(Extracted page text data)
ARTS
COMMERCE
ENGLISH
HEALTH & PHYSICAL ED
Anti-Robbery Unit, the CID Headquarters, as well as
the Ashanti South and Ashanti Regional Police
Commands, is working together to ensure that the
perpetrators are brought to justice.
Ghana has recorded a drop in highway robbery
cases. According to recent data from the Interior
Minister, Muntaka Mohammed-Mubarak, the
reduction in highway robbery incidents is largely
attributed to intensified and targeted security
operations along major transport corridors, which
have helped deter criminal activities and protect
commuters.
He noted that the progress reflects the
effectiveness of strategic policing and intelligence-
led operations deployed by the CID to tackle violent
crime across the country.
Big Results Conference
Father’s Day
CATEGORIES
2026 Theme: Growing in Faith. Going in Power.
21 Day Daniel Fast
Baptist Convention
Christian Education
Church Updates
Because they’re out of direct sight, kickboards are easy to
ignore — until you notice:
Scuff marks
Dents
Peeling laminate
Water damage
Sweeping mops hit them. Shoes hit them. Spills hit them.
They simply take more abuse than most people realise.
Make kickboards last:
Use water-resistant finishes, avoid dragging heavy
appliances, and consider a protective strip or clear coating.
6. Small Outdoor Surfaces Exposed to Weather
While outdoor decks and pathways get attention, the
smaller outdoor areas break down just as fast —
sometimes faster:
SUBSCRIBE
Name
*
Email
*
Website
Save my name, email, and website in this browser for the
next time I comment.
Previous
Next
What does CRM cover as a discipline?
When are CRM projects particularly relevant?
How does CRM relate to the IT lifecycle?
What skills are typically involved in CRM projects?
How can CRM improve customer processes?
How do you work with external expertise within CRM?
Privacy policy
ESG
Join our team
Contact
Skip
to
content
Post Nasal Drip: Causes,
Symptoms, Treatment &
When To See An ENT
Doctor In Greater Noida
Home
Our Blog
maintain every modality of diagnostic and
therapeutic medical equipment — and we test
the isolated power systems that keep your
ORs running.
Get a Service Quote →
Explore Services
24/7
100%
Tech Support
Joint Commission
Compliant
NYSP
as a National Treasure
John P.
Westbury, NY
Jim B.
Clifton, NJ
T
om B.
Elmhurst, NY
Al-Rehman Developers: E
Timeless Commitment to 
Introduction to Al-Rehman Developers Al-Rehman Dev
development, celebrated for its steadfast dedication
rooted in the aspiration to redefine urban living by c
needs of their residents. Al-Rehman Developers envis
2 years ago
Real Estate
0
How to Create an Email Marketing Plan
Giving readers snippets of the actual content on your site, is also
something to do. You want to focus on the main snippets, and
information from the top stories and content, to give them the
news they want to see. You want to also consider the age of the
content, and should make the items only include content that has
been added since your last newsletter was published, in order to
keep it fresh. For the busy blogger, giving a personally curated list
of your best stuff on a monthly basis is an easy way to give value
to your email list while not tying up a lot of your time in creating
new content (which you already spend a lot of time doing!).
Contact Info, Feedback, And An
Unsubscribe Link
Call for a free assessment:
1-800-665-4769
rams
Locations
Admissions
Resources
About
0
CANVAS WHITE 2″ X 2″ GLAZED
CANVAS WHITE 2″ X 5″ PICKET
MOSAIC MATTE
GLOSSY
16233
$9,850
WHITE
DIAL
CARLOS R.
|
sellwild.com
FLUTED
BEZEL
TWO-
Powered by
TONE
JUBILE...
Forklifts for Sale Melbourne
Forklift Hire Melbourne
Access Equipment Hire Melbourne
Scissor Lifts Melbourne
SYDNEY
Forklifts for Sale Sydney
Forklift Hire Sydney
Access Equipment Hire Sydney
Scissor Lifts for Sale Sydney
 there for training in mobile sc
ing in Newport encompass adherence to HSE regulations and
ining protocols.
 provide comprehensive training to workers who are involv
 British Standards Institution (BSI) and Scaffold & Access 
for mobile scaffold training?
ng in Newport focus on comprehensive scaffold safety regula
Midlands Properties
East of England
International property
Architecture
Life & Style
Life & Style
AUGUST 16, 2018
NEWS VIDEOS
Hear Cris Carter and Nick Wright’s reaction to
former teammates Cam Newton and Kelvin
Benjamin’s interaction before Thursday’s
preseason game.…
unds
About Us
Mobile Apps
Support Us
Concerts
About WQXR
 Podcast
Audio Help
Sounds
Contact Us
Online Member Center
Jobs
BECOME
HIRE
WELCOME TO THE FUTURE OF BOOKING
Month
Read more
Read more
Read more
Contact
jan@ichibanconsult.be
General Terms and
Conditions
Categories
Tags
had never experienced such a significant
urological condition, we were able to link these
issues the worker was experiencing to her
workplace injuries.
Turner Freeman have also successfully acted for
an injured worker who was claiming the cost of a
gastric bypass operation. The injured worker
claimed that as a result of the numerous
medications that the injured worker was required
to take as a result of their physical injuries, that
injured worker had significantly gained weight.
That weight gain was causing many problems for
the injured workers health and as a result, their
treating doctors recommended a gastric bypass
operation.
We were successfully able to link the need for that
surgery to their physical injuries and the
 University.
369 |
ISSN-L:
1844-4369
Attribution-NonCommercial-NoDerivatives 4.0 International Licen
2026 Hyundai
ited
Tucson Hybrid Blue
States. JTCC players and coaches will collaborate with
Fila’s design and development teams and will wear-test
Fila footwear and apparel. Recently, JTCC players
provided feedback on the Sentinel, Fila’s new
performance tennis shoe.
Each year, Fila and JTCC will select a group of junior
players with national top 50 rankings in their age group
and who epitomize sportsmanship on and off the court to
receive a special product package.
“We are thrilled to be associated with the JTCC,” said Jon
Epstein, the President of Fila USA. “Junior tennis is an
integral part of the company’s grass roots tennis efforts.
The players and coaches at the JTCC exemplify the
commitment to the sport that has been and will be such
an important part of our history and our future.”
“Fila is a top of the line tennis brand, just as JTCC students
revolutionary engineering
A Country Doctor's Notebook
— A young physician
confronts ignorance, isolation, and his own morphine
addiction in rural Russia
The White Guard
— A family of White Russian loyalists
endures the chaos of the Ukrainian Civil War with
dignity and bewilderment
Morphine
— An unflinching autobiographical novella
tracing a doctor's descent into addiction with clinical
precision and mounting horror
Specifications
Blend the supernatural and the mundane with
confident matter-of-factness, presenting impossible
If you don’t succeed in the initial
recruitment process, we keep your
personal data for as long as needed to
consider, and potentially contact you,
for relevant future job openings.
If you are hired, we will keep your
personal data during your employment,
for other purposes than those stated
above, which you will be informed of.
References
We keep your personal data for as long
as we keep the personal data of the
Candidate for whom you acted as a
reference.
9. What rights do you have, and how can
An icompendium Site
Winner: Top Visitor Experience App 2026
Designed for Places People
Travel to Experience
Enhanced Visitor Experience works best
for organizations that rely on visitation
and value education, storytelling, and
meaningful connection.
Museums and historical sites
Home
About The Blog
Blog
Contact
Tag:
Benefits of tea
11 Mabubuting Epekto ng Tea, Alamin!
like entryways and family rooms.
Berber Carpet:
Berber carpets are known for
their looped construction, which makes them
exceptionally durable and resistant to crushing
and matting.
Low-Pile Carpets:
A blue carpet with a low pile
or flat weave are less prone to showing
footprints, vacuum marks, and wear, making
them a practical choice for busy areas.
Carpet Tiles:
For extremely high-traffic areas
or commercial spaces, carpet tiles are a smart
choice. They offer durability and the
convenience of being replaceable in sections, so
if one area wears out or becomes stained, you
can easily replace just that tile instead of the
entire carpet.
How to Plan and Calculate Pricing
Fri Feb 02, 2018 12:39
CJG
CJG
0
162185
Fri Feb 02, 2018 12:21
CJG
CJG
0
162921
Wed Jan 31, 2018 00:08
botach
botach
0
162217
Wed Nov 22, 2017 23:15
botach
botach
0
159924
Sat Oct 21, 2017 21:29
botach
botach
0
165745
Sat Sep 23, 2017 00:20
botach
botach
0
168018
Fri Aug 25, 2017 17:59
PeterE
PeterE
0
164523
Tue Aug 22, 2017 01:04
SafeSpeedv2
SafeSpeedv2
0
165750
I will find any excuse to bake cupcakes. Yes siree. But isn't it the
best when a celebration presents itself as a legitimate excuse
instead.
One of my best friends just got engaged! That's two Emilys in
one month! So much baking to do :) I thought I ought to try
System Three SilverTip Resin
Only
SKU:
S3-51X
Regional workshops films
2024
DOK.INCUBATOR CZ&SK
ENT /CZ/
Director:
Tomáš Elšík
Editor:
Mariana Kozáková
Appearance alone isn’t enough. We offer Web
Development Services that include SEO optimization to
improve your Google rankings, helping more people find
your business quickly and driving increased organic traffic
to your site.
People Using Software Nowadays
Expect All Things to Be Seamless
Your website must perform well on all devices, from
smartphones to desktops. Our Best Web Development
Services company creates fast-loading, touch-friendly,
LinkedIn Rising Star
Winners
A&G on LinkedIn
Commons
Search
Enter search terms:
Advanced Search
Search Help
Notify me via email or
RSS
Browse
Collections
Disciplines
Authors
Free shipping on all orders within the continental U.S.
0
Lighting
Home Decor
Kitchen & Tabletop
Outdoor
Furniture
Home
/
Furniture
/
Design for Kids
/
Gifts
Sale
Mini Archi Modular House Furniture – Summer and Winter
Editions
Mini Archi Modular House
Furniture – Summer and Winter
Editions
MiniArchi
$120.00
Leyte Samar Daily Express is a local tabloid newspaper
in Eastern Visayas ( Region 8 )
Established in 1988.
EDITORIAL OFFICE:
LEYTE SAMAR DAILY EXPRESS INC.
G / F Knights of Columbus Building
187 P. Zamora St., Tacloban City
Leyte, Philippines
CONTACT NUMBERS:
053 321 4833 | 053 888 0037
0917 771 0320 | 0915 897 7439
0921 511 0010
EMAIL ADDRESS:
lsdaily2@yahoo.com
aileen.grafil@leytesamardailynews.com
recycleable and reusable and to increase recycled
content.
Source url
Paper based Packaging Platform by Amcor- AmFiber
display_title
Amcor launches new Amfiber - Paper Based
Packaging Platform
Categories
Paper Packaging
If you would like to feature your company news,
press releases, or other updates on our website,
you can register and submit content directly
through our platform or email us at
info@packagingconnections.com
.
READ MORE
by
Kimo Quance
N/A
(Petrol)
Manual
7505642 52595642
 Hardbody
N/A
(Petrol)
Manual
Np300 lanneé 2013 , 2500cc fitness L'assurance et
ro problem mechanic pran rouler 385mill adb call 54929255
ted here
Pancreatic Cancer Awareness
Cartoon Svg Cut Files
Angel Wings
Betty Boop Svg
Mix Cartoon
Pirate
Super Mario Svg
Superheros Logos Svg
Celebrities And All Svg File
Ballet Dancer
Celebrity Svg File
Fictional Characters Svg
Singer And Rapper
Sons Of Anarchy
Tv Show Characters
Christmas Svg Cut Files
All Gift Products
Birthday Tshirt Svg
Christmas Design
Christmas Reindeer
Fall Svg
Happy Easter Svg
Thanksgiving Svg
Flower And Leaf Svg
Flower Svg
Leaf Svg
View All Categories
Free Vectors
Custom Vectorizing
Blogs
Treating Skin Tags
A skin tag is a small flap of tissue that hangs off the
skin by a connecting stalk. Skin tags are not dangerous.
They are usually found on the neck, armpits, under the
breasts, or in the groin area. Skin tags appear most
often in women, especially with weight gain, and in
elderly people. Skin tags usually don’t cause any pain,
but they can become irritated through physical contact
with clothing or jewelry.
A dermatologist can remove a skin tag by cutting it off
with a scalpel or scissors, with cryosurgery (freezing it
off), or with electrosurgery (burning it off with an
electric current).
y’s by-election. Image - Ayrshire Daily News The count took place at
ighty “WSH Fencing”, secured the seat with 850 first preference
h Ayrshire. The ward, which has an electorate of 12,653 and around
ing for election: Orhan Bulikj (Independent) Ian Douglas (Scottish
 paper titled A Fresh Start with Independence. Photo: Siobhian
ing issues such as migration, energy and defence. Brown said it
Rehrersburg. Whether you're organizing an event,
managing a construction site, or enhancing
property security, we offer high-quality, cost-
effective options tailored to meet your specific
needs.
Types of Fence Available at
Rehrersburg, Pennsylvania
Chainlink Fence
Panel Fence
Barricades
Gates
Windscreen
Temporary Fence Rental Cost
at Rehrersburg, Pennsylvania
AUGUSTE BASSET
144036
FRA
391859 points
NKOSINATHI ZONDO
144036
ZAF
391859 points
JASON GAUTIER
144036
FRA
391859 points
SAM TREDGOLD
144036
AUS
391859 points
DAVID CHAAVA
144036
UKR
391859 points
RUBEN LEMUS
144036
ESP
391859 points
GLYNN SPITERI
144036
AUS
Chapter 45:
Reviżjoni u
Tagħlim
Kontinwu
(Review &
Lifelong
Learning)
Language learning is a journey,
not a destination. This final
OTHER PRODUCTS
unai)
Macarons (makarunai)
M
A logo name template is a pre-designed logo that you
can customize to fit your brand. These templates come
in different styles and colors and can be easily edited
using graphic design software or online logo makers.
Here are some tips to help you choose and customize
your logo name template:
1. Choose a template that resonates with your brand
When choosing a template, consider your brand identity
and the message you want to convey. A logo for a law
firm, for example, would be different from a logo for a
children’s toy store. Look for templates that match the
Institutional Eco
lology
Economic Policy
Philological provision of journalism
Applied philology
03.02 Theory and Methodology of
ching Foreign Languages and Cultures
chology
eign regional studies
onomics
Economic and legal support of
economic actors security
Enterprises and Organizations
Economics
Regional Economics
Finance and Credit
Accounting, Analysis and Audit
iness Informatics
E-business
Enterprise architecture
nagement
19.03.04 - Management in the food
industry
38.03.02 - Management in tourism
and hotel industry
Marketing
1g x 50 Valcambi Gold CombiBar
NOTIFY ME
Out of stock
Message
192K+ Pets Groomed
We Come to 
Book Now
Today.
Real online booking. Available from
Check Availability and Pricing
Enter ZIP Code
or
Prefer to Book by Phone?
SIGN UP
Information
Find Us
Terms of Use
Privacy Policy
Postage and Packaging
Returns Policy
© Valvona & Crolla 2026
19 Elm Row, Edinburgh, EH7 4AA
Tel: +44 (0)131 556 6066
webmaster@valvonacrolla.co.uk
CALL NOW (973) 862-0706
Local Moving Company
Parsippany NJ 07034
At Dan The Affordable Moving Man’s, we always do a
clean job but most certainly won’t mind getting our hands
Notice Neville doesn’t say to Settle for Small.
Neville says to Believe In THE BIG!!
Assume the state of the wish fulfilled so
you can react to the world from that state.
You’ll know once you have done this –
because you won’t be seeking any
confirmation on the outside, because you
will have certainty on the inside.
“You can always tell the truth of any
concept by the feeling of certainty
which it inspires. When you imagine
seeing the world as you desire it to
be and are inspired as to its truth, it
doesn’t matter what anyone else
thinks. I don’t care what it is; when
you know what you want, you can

■ Exercise goal ■
Above are the records. Copy the lines beginning at the one that has "University." and ending with the one that has "Each year, Fila", unchanged.

■ Task result ■
 University.
369 |
ISSN-L:
1844-4369
Attribution-NonCommercial-NoDerivatives 4.0 International Licen
2026 Hyundai
ited
Tucson Hybrid Blue
States. JTCC players and coaches will collaborate with
Fila’s design and development teams and will wear-test
Fila footwear and apparel. Recently, JTCC players
provided feedback on the Sentinel, Fila’s new
performance tennis shoe.
Each year, Fila and JTCC will select a group of junior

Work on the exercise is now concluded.